As I’ve gotten more libertarian over the years, I realized I was a big, fat hypocrite on the issue. I don’t use tobacco, eat kale or listen to Maroon 5, but I don’t want any of them outlawed except Maroon 5. Who am I to use the power of the state against people who like to smoke weed?
What does Ricochet think about the stuff? Should it be legalized, decriminalized or kept completely illegal? Has your viewpoint changed over the past few years?
Published in General
Do you have any support for your claim that welfare recipients test positive at lower rates than the general population? Are these tests given on a consistent basis (eg, random vs “scheduled with notice”)?
My sense is, all welfare drug testing has historically been done a “scheduled with notice” basis (but I don’t have definitive knowledge on the topic), which only tells us that welfare recipients are intelligent enough to lay off drugs for the period leading up to their test whereas most employer tests are done randomly because testing on a “scheduled with notice” basis is essentially pointless (for the reasons given in the previous sentence).
As for being a waste of resources, I consider paying people to not work to be a waste of resources, so I’m not particularly concerned about drug testing being a small incremental waste of resources.
Or the Peter Hollens one
I’m simply trying to keep you to one standard. People smoke pot in small amounts too.
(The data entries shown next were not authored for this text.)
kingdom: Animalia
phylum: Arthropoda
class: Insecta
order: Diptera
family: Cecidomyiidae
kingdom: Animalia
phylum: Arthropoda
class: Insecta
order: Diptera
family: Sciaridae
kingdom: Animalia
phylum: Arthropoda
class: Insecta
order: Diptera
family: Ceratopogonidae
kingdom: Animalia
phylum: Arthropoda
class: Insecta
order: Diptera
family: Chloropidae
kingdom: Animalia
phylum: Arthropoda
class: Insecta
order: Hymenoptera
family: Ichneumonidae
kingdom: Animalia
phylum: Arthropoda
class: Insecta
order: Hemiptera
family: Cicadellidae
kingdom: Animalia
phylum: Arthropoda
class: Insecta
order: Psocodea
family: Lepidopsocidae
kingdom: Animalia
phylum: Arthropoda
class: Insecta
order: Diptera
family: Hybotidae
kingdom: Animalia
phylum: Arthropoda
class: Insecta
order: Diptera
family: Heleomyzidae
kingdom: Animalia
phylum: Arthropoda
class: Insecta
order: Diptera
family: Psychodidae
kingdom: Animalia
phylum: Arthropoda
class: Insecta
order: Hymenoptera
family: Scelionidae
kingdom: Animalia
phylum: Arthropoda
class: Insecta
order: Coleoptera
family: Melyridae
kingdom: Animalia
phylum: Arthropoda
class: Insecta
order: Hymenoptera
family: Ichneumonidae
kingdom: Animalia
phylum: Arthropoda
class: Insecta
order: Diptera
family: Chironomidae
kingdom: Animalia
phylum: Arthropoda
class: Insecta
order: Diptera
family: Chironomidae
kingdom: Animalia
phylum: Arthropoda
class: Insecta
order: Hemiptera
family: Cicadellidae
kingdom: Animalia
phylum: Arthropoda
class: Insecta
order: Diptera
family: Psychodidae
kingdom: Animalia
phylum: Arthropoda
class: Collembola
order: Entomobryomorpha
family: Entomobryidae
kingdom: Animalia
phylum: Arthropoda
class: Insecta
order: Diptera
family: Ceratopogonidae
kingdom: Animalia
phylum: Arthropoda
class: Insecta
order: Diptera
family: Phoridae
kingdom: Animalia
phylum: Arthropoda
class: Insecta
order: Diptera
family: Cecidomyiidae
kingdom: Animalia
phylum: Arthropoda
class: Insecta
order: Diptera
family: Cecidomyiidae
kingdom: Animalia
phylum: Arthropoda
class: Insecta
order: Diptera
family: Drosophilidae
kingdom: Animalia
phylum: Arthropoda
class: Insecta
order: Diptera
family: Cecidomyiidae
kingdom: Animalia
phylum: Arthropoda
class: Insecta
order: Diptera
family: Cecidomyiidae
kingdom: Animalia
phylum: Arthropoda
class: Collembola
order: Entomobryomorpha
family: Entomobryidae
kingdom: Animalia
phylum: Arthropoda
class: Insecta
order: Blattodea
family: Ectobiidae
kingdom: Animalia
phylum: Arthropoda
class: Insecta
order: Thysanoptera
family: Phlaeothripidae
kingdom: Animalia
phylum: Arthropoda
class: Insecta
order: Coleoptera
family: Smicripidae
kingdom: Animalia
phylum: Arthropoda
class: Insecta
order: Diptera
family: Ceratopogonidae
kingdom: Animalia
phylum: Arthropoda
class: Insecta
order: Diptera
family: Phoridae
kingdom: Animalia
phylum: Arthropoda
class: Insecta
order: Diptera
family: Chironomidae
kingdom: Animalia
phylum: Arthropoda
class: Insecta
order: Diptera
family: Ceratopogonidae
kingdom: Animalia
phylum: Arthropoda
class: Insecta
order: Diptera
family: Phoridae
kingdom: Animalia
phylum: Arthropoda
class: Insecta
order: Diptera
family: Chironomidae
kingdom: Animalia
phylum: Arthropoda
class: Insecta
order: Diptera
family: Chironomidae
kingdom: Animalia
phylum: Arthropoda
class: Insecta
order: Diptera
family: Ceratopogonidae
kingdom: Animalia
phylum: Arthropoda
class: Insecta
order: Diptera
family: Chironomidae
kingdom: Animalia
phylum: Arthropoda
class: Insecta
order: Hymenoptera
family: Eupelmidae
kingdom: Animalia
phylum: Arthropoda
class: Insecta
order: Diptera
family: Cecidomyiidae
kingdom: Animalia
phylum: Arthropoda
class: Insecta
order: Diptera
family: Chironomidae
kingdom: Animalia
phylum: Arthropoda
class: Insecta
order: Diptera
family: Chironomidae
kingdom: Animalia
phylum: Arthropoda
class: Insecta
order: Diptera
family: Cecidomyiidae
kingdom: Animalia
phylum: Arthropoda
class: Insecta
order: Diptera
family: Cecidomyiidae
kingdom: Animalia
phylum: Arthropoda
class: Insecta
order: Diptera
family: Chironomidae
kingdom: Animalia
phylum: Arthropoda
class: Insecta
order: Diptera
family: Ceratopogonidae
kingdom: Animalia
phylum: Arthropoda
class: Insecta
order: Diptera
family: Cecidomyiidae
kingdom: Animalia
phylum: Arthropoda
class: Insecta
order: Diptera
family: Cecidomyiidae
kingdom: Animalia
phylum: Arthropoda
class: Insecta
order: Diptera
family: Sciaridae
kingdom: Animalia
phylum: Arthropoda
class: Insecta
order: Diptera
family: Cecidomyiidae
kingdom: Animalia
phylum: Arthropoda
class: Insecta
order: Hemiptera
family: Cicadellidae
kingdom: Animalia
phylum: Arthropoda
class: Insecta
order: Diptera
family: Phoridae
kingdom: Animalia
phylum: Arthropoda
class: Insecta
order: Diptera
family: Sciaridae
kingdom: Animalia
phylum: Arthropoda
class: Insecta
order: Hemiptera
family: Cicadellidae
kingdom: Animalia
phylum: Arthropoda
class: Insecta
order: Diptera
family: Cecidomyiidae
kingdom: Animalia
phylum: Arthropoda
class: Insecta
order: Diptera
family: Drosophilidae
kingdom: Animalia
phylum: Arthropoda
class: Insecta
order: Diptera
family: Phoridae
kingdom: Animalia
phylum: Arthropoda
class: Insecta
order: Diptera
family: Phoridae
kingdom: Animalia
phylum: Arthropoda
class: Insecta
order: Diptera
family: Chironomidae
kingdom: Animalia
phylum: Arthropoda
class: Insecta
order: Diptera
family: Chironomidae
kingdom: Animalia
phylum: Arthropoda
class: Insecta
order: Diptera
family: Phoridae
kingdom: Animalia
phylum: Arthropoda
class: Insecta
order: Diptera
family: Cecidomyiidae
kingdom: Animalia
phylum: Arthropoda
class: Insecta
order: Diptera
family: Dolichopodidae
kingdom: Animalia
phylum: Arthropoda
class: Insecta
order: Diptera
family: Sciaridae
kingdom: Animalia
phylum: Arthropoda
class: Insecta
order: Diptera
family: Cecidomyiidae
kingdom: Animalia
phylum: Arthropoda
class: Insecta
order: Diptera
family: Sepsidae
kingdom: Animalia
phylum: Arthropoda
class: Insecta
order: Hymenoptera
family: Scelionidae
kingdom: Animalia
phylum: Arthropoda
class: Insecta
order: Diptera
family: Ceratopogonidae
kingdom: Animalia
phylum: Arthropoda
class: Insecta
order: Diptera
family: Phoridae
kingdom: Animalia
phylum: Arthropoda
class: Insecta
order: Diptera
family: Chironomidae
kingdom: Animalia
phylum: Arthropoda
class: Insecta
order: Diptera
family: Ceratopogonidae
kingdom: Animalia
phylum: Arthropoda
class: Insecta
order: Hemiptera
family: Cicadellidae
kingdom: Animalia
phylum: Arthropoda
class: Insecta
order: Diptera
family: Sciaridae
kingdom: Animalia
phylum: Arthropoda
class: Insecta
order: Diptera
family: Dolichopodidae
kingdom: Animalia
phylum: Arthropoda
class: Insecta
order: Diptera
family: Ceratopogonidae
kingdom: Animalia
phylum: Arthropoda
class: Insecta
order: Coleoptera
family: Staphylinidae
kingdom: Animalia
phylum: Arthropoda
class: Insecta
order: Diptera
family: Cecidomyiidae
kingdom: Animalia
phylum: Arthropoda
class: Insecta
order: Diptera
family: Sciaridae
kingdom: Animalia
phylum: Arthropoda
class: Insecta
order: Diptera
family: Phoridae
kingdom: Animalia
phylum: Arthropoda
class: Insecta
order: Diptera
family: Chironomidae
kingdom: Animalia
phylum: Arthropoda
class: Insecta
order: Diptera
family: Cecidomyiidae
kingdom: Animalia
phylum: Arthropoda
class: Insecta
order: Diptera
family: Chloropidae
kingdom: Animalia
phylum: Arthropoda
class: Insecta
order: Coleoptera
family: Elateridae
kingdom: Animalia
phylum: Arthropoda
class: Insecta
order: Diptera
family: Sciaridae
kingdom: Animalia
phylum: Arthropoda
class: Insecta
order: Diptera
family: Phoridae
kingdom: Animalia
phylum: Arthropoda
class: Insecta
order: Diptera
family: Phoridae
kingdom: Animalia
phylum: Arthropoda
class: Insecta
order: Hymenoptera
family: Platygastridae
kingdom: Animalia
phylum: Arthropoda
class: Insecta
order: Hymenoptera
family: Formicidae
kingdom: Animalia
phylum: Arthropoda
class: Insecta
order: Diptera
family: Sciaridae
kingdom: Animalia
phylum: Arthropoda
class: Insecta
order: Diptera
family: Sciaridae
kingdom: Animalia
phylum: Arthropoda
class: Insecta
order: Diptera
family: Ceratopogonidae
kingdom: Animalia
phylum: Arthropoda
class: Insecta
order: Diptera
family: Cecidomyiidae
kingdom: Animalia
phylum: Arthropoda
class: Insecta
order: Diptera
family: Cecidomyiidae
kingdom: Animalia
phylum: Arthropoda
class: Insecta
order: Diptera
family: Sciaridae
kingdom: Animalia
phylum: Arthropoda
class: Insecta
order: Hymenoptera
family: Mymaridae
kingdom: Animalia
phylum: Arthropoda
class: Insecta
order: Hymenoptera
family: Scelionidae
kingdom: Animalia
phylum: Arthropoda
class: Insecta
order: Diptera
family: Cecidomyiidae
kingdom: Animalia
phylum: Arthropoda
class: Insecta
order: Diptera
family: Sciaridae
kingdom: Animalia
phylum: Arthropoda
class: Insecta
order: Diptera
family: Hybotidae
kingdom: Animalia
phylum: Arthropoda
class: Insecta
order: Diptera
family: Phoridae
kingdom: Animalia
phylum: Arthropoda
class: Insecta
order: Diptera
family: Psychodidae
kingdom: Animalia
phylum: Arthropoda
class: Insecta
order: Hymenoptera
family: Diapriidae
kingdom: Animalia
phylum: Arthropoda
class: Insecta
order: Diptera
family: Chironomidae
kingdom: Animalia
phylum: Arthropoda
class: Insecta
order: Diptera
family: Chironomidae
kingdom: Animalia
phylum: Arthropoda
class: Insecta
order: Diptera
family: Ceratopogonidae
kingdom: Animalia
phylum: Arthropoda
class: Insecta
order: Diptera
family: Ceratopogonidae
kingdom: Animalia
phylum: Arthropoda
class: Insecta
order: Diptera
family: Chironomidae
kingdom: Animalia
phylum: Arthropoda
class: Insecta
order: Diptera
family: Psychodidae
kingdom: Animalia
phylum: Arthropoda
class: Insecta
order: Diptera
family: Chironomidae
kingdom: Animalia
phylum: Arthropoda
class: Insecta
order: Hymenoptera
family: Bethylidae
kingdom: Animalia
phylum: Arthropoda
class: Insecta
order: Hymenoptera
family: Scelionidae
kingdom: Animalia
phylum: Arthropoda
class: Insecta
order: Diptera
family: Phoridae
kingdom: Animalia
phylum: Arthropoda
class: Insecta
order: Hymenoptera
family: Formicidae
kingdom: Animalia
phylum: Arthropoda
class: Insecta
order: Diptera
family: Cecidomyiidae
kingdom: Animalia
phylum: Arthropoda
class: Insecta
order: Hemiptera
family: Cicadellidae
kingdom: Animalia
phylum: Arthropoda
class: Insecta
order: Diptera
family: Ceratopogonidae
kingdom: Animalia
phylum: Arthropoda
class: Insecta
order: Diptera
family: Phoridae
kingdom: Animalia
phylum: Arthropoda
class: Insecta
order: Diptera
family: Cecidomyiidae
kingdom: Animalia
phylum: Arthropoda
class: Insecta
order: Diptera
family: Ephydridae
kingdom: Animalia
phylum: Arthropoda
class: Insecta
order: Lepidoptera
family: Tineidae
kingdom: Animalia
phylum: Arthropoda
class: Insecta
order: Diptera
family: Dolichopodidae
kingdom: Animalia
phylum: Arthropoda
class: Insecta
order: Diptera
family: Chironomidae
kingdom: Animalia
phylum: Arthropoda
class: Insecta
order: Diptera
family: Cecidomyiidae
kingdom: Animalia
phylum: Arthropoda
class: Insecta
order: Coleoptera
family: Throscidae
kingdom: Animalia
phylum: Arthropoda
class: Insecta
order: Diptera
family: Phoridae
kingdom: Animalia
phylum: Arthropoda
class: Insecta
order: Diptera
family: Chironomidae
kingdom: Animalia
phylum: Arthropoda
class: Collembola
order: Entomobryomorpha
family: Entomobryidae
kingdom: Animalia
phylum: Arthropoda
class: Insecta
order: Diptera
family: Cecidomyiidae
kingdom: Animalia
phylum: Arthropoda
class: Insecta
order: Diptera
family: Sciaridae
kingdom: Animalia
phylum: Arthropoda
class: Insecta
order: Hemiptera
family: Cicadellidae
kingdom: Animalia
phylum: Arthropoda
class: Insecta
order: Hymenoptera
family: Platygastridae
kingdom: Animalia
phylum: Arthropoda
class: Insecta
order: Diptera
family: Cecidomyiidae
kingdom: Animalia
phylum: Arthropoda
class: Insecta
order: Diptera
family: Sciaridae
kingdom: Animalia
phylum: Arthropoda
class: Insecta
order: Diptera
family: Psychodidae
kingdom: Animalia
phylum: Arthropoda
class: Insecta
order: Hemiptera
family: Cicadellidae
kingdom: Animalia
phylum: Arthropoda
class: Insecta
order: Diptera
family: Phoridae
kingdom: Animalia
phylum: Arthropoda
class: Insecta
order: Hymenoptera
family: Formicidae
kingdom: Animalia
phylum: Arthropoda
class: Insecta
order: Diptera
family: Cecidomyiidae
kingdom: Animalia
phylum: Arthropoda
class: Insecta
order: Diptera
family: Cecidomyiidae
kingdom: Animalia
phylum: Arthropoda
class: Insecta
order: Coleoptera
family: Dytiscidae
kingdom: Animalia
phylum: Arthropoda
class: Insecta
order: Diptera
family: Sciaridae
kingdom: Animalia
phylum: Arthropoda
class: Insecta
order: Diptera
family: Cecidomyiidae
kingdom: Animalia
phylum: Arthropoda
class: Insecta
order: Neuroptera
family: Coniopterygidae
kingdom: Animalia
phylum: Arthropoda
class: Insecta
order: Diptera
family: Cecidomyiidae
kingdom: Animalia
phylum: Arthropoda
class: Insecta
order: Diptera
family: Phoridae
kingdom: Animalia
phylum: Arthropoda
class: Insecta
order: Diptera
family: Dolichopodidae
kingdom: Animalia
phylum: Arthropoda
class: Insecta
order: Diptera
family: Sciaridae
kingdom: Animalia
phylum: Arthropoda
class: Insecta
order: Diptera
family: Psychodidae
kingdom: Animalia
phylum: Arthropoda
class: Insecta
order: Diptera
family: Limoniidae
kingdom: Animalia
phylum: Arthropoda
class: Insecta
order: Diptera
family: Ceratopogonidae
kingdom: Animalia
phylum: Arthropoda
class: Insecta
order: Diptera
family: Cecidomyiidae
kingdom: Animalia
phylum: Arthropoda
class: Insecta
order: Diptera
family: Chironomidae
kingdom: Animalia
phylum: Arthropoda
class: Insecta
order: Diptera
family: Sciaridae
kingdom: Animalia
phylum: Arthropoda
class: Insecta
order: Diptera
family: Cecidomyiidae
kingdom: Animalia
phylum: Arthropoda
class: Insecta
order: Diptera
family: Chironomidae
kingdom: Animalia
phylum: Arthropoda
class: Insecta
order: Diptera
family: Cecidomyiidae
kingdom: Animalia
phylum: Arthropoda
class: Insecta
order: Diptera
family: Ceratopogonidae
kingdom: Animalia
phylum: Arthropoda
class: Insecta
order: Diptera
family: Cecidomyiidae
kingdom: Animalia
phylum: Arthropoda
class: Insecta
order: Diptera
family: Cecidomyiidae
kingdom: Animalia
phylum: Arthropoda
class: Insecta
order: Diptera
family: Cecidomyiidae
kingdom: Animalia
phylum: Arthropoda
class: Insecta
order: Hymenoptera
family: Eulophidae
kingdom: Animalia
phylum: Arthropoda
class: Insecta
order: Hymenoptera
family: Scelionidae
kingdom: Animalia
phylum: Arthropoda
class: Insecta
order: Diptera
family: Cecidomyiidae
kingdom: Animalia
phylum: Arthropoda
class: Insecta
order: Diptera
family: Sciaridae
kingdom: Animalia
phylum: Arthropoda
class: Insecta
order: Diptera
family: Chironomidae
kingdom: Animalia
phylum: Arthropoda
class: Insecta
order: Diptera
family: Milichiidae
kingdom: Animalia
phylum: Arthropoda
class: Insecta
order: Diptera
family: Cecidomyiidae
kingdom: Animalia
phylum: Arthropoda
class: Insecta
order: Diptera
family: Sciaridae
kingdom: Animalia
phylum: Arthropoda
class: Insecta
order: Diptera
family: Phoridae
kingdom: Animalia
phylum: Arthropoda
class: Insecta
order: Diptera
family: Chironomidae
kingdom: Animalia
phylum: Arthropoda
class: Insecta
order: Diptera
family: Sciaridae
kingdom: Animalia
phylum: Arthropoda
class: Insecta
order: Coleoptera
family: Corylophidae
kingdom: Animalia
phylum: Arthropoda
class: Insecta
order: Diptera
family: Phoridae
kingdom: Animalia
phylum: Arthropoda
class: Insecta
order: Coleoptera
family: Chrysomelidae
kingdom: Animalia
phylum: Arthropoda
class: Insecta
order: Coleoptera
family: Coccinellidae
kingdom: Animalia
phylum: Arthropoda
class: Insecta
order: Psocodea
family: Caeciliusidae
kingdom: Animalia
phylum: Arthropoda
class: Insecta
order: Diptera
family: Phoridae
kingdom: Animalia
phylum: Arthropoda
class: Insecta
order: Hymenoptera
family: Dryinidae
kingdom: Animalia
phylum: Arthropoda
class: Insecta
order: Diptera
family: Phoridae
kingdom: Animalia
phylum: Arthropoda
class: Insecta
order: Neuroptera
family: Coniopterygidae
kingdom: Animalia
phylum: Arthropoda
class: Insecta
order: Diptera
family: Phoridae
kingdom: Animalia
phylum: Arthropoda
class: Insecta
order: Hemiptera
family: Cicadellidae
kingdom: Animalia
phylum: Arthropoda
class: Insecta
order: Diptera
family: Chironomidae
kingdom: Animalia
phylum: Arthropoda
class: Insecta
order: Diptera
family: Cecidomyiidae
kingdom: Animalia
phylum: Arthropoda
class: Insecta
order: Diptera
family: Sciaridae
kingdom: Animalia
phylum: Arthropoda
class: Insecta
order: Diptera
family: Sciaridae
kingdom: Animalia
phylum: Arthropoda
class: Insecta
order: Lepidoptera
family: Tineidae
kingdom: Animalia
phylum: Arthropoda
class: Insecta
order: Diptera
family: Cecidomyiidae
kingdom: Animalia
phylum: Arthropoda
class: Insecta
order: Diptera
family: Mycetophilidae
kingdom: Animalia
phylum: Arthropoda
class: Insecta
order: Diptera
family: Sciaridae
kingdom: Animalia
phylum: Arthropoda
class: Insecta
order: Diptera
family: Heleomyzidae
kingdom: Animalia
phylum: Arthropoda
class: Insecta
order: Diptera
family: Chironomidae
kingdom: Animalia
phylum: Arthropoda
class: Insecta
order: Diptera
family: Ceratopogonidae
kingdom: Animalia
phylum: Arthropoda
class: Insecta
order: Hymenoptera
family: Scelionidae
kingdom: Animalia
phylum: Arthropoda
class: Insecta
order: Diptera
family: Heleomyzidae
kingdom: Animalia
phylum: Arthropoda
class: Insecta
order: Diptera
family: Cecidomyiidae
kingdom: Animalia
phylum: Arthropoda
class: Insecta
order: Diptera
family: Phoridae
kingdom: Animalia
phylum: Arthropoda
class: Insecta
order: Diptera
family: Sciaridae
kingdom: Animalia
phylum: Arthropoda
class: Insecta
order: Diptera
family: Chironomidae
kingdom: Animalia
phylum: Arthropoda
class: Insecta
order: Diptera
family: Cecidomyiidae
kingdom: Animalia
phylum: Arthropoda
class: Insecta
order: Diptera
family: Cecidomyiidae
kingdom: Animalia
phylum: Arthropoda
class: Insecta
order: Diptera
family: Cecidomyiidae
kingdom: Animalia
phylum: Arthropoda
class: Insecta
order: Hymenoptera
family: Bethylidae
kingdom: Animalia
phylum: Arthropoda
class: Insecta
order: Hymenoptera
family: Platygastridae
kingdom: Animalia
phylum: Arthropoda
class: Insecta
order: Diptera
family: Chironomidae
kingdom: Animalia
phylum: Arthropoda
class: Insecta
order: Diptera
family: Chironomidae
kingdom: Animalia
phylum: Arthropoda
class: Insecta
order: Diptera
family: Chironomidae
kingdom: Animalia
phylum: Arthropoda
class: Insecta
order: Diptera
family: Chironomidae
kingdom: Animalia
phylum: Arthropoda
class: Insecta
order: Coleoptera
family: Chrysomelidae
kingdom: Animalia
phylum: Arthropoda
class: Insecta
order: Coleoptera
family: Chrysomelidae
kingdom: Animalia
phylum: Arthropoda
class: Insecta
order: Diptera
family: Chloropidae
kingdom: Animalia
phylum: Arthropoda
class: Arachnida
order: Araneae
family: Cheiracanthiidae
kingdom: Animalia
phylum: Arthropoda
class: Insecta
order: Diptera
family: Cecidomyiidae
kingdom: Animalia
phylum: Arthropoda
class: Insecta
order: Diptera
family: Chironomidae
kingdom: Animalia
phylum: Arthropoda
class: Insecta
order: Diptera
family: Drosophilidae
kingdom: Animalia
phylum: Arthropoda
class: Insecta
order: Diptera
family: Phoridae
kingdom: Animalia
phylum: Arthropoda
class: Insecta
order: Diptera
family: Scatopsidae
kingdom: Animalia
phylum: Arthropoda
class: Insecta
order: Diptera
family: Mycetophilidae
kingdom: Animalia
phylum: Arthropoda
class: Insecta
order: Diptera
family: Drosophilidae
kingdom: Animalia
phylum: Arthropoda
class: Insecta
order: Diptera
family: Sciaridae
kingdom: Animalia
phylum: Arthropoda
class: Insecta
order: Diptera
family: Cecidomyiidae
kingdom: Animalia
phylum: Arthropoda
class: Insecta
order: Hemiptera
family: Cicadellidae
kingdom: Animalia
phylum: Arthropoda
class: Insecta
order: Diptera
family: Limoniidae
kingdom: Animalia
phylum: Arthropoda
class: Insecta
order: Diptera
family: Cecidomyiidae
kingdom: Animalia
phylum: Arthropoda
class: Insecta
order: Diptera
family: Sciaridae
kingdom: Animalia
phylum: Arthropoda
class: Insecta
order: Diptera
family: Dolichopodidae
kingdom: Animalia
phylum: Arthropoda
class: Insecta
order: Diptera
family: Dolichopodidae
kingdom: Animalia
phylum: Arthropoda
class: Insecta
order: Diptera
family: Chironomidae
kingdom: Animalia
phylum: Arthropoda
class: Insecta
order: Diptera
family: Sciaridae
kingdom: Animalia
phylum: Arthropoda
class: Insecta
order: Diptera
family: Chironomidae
In fact, contrary to the stereotypes perpetrated by various people, most people smoke responsibly, just like drinkers do. I have smoked with MD’s Psychiatrists, Phamacuetical executives, lawyers, psychotherapists, and of course, musicians, and in almost every case people stop consuming when they feel adequately high -usually one or two puffs. People don’t drink to get drunk, but people don’t smoke weed to get ‘zonked’ either which is the equivalent. One, two or three drinks a person feels adequately high and if responsible, stops. In other words people who say, like you, that they don’t drink to ‘get high’ either are lying or they aren’t using the word ‘high’ properly. The effects of alcohol, even one drink, is a sort of high, or else people would be drinking martini-flavored milkshakes with 0% alcohol.
The other things you keep saying I’m not arguing with.
I would anticipate deleterious lung effects from smoking, whether tobacco or pot. I’d be more curious to know how the tobacco smokers compare with the pot smokers.
As to the “6-fold” question, I’m not sure we’ve shown schizophrenics use pot more often, or more pot smokers become schizophrenic. The examples of schizophrenia I’ve known are all heavy tobacco users, but I don’t think anyone’s suggesting tobacco causes schizophrenia. It just seems to help with the symptoms.
Openly conceded that tobacco use has declined, but reliance upon tobacco-generated taxes has risen (inversely proportionally, perhaps?) If the punitive nature of taxes is really the motivation, shouldn’t the rate of taxation remain proportional, and that the total amount of tax revenue eventually wither away as smoking does? Not happening. So too, with taxation on alcohol: here in Washington state, once the government was compelled to get out of the liquor business, additional taxes were added to the now-private sale of booze to insure that the government continued to get its cut.